_Text provided:_
From: Jeremiah Wilton <jeremiah_at_wolfenet.com>
Date: Thu, 24 Sep 1998 11:31:23 -0700
Message-ID: <Pine.OSF.3.95.980924111412.10689B-100000@gonzo.wolfenet.com>


On Thu, 24 Sep 1998, Keith Boulton wrote:
>
> You are being unreasonably picky. For most users except fulltime
> Oracle DBAs, the description given in both your examples is adequate
> and logically correct.

You may be right that I am being too picky for the purposes of a SQL developer, but anyone who is planning to do hot backups needs to understand that datafiles are, in fact, written during hot backup. The statement that writes are "diverted" to the redologs is not logically correct by any means. They should have said that full block images of datafile writes are logged during backup mode. To suggest that the writes are somehow "diverted" is just wrong.

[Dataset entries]
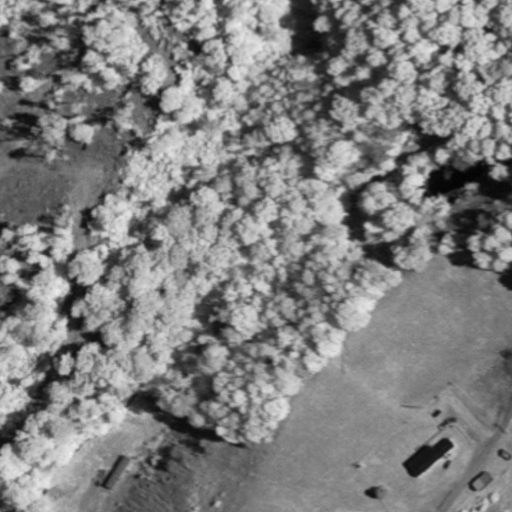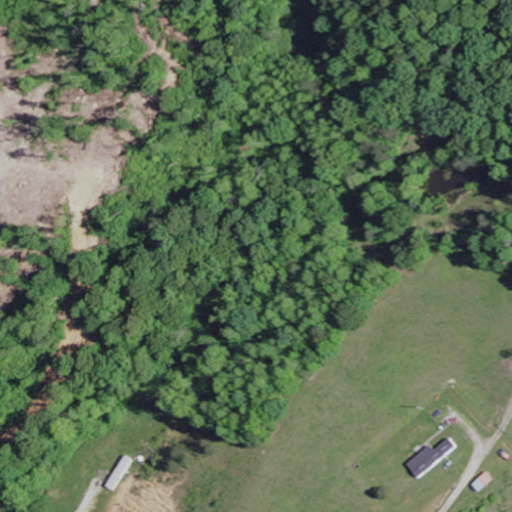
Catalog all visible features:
building: (430, 457)
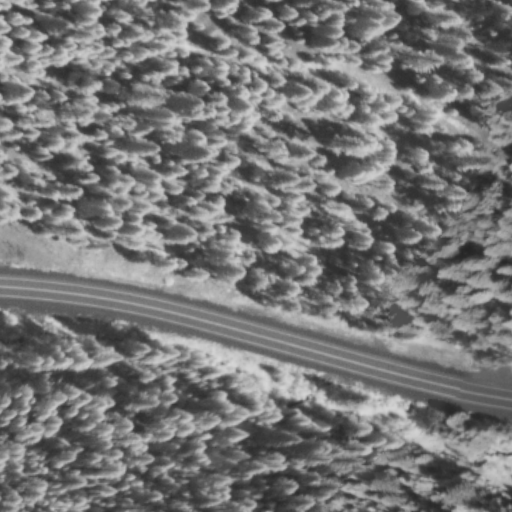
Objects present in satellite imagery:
road: (252, 133)
road: (256, 339)
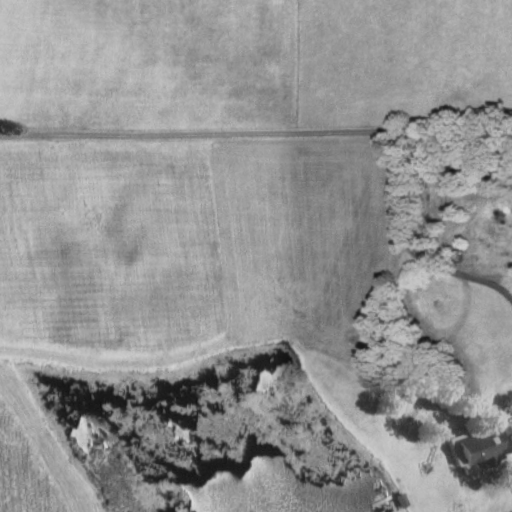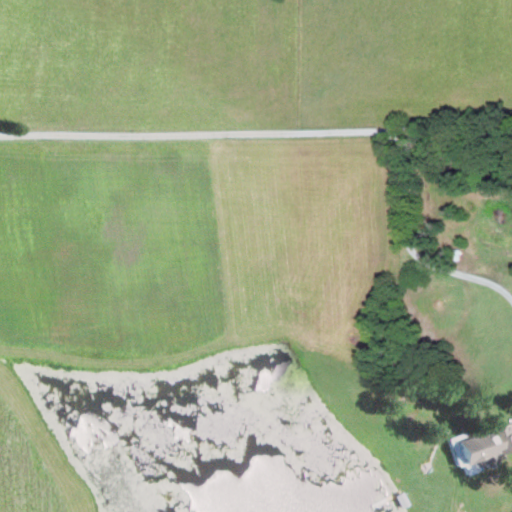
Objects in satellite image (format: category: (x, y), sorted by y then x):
road: (314, 130)
building: (480, 448)
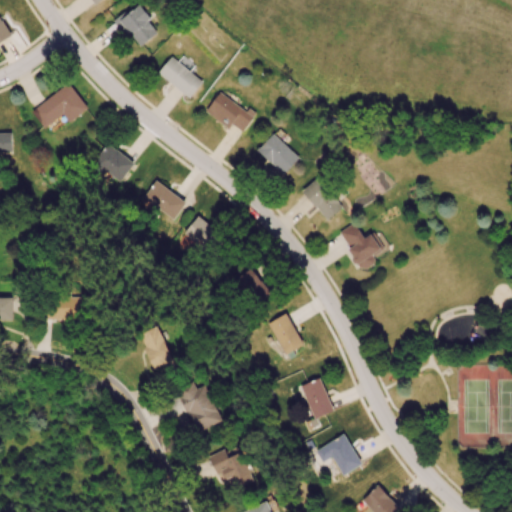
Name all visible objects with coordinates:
building: (95, 1)
building: (95, 1)
building: (138, 24)
building: (138, 25)
building: (3, 30)
building: (3, 31)
road: (34, 58)
building: (179, 76)
building: (179, 76)
building: (59, 105)
building: (59, 106)
building: (228, 112)
building: (229, 112)
building: (5, 141)
building: (5, 142)
building: (277, 152)
building: (277, 153)
building: (111, 162)
building: (110, 163)
building: (323, 196)
building: (322, 198)
building: (163, 199)
building: (164, 199)
building: (201, 233)
building: (204, 234)
road: (278, 234)
building: (360, 245)
building: (361, 245)
building: (255, 279)
building: (253, 284)
building: (6, 306)
building: (64, 307)
building: (284, 332)
building: (286, 335)
building: (155, 346)
road: (47, 354)
park: (449, 358)
building: (316, 397)
building: (316, 397)
building: (199, 406)
park: (483, 406)
road: (145, 435)
building: (339, 454)
building: (339, 454)
building: (231, 464)
building: (378, 501)
building: (379, 501)
building: (259, 508)
building: (259, 508)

_Exercise set:_
**a.** In the message about Oracle hot backups, what does the writer say should have been stated instead of saying that writes are "diverted" to the redologs?
**b.** Extend the message about Oracle hot backups, starting after its final sentence.

_Results by task:_
**a.** That full block images of datafile writes are logged during backup mode.

**b.**
This is important to understand for even a shadetree DBA. Take the example of a hard instance crash during hot backup. If a DBA thinks that datafiles are not written during hot backup, she will think that she must apply archived redo for the entire duration of the tablespace backup in order not to lose data. In fact, she could just say "alter database datafile... endbackup;" and no data will be lost. Also, the instance will be able to proceed immediately to crash recovery of the most recent online redolog.

I don't think it is unreasonably picky to expect that these prolific Oracle books be accurate. If the theory behind hot backups is outside of their scope, they shouldn't flail around trying to explain it, then get it wrong anyway.